Something that bugs me...
I had, by most people's standards, a fairly strict childhood, as far as early schooling was concerned
(for a yank, anyway).
It was a bi-lingual English Private school in a foreign country. (time frame is '56-'60)
'Nuff said? (God, I hope so!)
This resulted in several confrontations, and a few brinkmanship encounters
between my parents and school.
Occasionally these turned on decisions arrive at by either the school saying:
"Well, you are, of course, free to remove your child anytime you wish."

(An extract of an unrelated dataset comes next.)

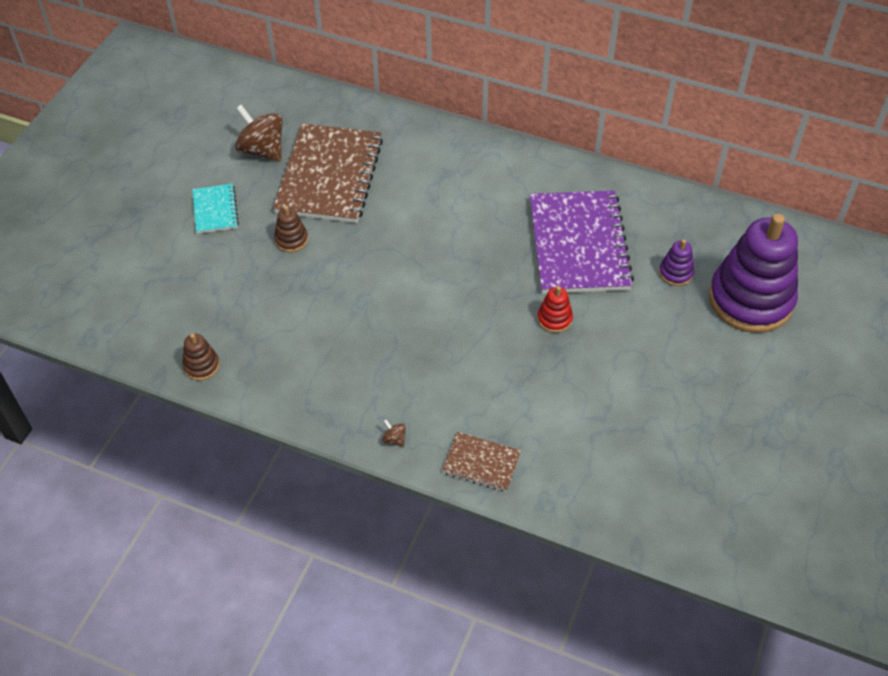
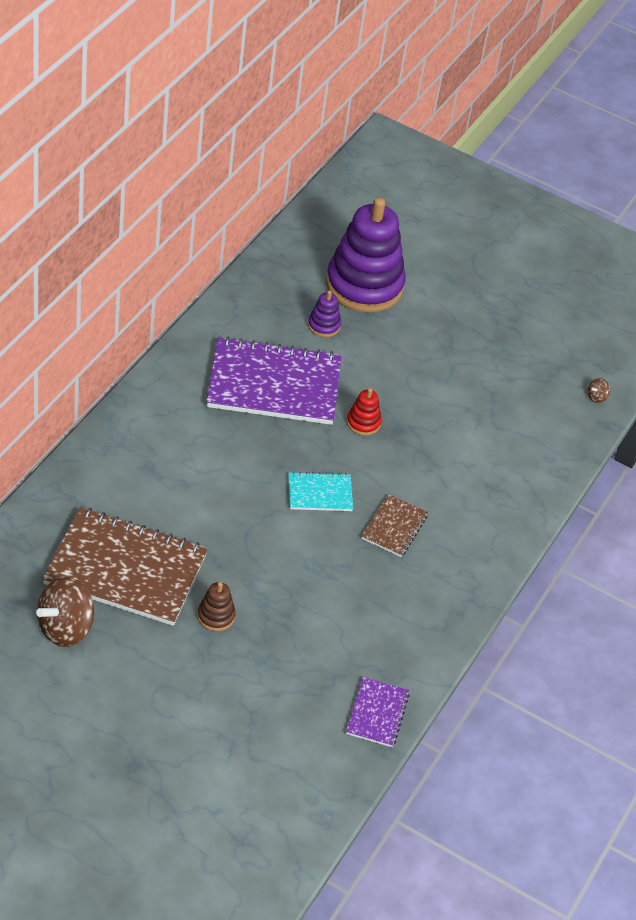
camera: 90 degrees left, 5 degrees down
brown stacking toy [182,333,220,381] -> purple notebook [346,677,409,747]
turquoise notebook [192,184,239,234] -> turquoise notebook moved to [288,471,353,511]
brown spinning top [382,420,406,447] -> brown spinning top moved to [587,378,610,403]
brown notebook [442,432,521,492] -> brown notebook moved to [361,494,428,557]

Or my parents saying something like:
"Of course I can always write next month's check to another school."
Or maybe both.
But I don't think there'd be any reason or excuse you could give to my parents that would get them to "deliver" me to such a place a second time. I doubt I could have hidden the fear of such an encounter from them, well enough that they wouldn't pick it up.

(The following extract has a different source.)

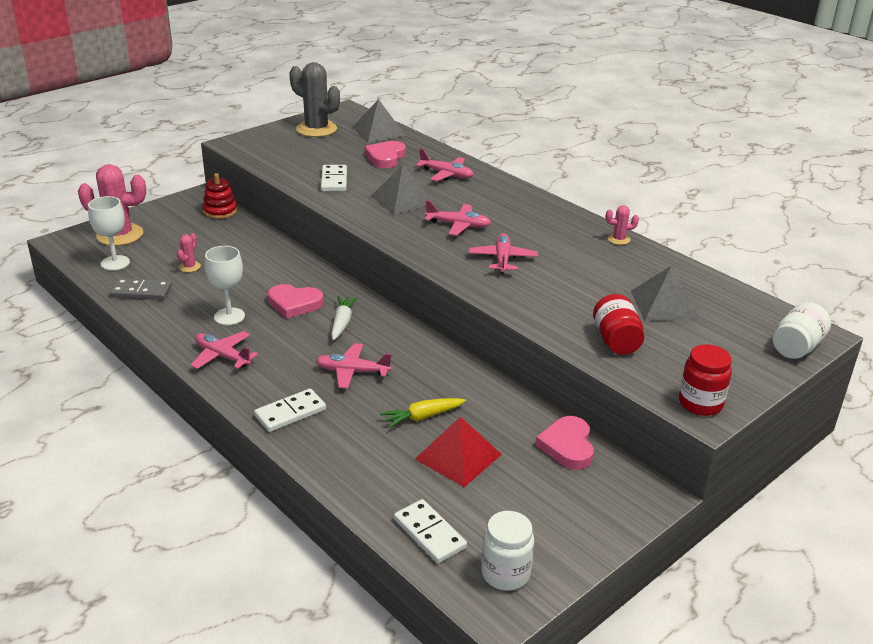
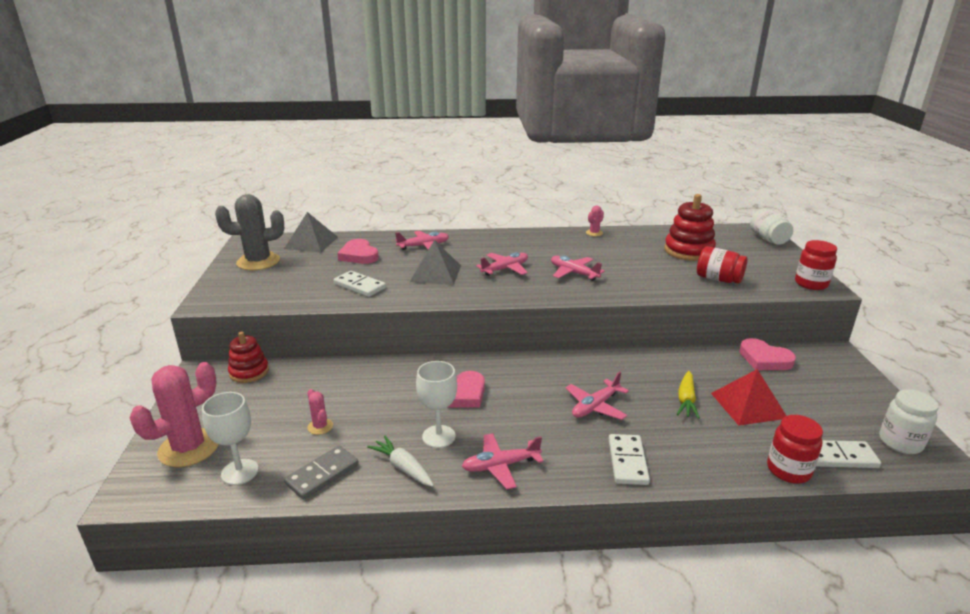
camera: 50 degrees left, 5 degrees down
white carrot [331,296,358,340] -> white carrot moved to [367,436,434,487]
grey pyramid [631,265,700,321] -> red stacking toy [664,194,716,261]
none -> red jar [767,415,823,484]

My parents were patriotic, in a way that would be hard to understand for people who didn't live through the first half of the 20th century. And my father was not a stranger to classified projects, either (Ex: Hanford Pant - See: Manhattan Project)
But I suspect the only way you'd get my young ar$e in one of these places a second time, would be to kill my parents.
So I am curious:
Just what did they tell your parents about what was going on?
Did they use anything to keep you from telling them "too much"? and what?
What was it they thought was going on?